Je vous écris aujourd’hui pour faire un bref suivi du mémoire que nous avons présenté le 5 mars 2018 au sujet du projet de loi C-59, Loi concernant des questions de sécurité nationale.

Le mémoire comportait plusieurs recommandations visant à protéger la vie privée des citoyens respectueux de la loi qui ne posent aucune menace pour la sécurité nationale. Selon l’une des plus importantes, soit la recommandation no 5iii), une institution gouvernementale qui reçoit initialement des renseignements personnels nécessaires à l’exercice de son mandat devrait être tenue d’éliminer ces renseignements si, après analyse, elle conclue que la personne visée n’est pas une menace pour la sécurité nationale. Le principe sous-tendant cette recommandation est le suivant : bien qu’il puisse être justifiable que les institutions gouvernementales se communiquent de l’information au sujet d’un grand nombre de personnes – dont la plupart sont des citoyens respectueux de la loi – dans le but de détecter de nouvelles menaces, cette information ne devrait plus être conservée dans les dossiers des organismes de sécurité nationale si l’on conclut que les personnes visées ne constituent pas une menace.

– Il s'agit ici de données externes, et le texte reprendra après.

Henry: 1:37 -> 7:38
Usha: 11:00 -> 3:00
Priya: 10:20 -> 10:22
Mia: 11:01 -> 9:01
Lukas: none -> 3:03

Comme nous l’avons mentionné dans notre mémoire du 5 mars, la vérification du Programme de ciblage des voyageurs fondé sur des scénarios de l’Agence des services frontaliers du Canada, effectuée par le Commissariat, constitue un exemple récent à l’appui de mes propos. Ma recommandation va aussi dans le sens de la décision rendue par la Cour de justice de l’Union européenne dans l’affaire des dossiers passagers mettant en cause le Canada, sur laquelle elle a statué en juillet 2017Note de bas de page 1. Dans cette affaire, la plus haute cour de l’Union européenne a jugé que la conservation de renseignements portant sur des personnes qui ne posent aucun risque pour la sécurité nationale ne respectait pas les exigences juridiques de nécessité et de proportionnalité et qu’elle allait à l’encontre des droits fondamentaux.

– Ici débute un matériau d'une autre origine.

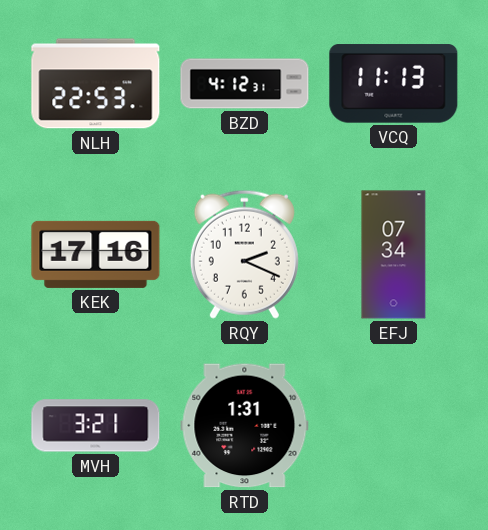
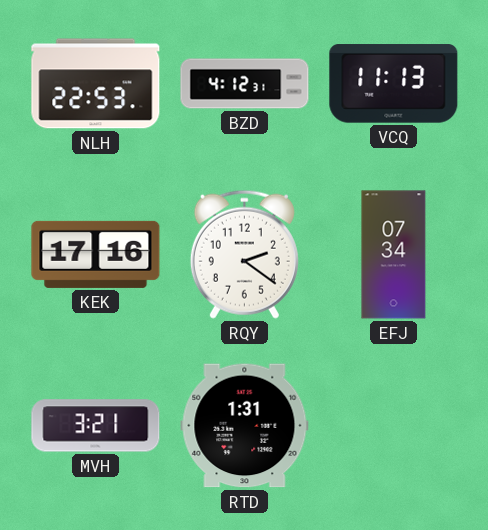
RQY: 2:19 -> 2:21
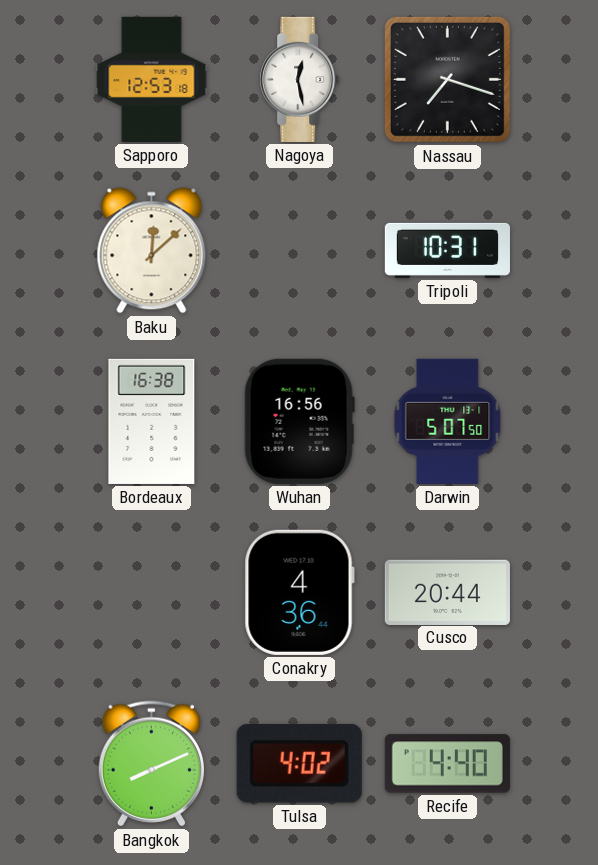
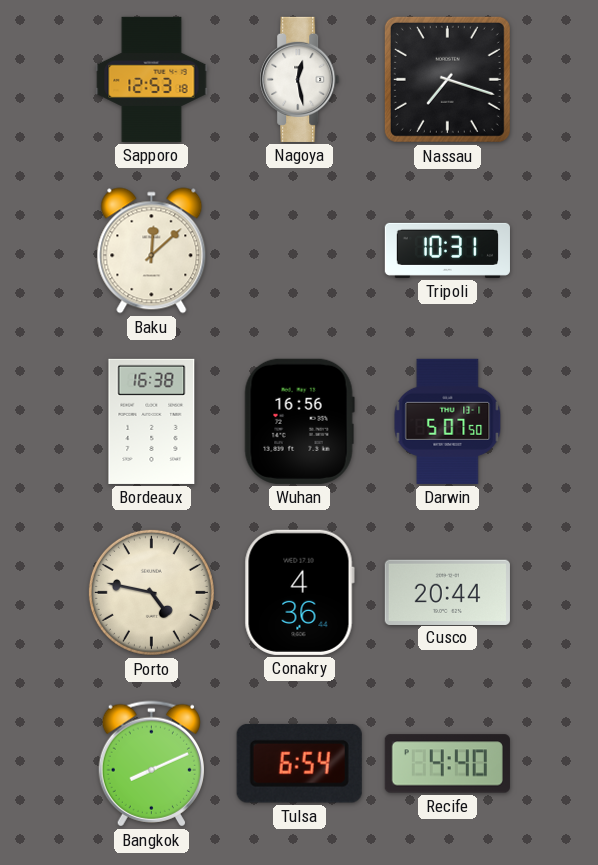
Porto: none -> 4:47
Tulsa: 4:02 -> 6:54
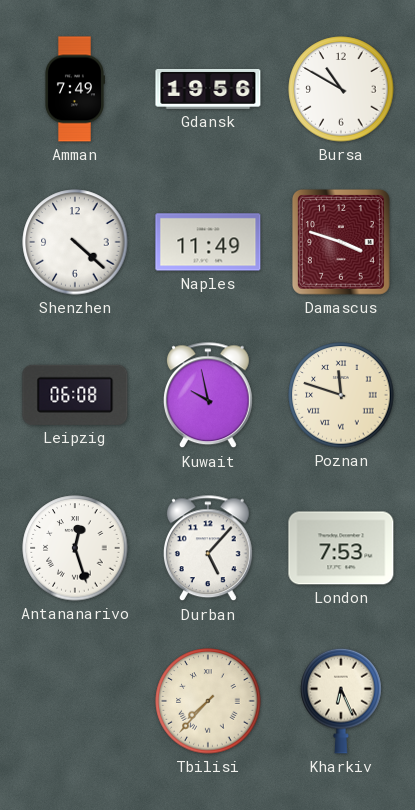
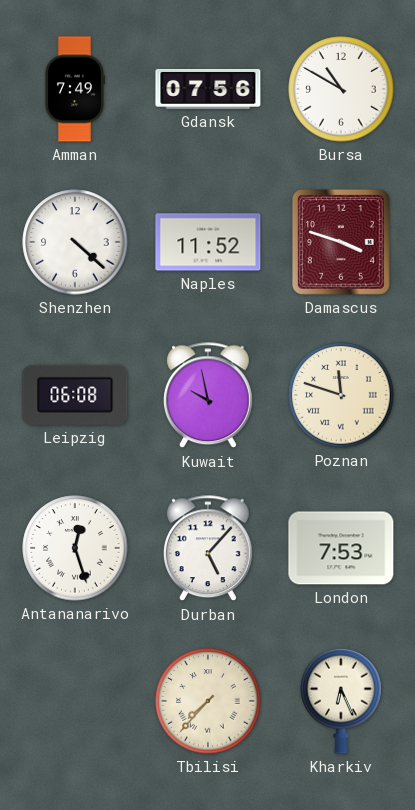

Il y a donc selon moi de solides raisons d’ordre politique et juridique à l’appui de la recommandation no 5iii), mais je comprends que les organismes de sécurité nationale puissent considérer qu’il s’agit d’une suggestion novatrice qui, selon elles, serait imprudente. C’est pourquoi j’aimerais apporter les précisions qui suivent.

D’abord, la recommandation no 5iii) donnerait lieu à un régime comparable à celui que le gouvernement propose en vertu de la partie 4 du projet de loi C-59. Comme vous le savez, les pouvoirs que confèrent au SCRS les dispositions portant sur les « ensembles de données » prévues à la partie 4 sont considérablement élargis et comprennent le pouvoir de recueillir les renseignements de personnes qui ne sont pas une menace à la sécurité nationale, mais à une condition importante. En effet, les ensembles de données canadiens ne peuvent être conservés que si cela est susceptible d’aider le SCRS dans l’exercice de son mandat.

Ensuite, ma recommandation s’appuie sur un autre précèdent puisque le principe qui selon moi devrait s’appliquer aux institutions destinataires, en vertu de la partie 5 du projet de loi C-59, s’applique déjà aux organisations du secteur privé en vertu de la Loi sur la protection des renseignements personnels et les documents électroniques (LPRPDE), qui est la loi sur la protection des renseignements personnels dans le secteur privé au Canada. Il s’agit du principe 4.5 énoncé à l’annexe 1 de la LPRPDE, selon lequel « on ne doit conserver les renseignements personnels qu’aussi longtemps que nécessaire pour la réalisation des fins déterminées » pour lesquelles les renseignements ont été recueillis. Dans le contexte de la partie 5 du projet de loi C-59, cela signifierait que les renseignements personnels recueillis par une institution destinataire dans le but de détecter de nouvelles menaces ne devraient plus être conservés une fois que les fins ont été réalisées (sauf, bien entendu, lorsque les personnes sont considérées comme une menace pour la sécurité nationale) ou, si l’on applique le modèle de la partie 4, sauf si cela est nécessaire à la réalisation du mandat de l’institution destinataire.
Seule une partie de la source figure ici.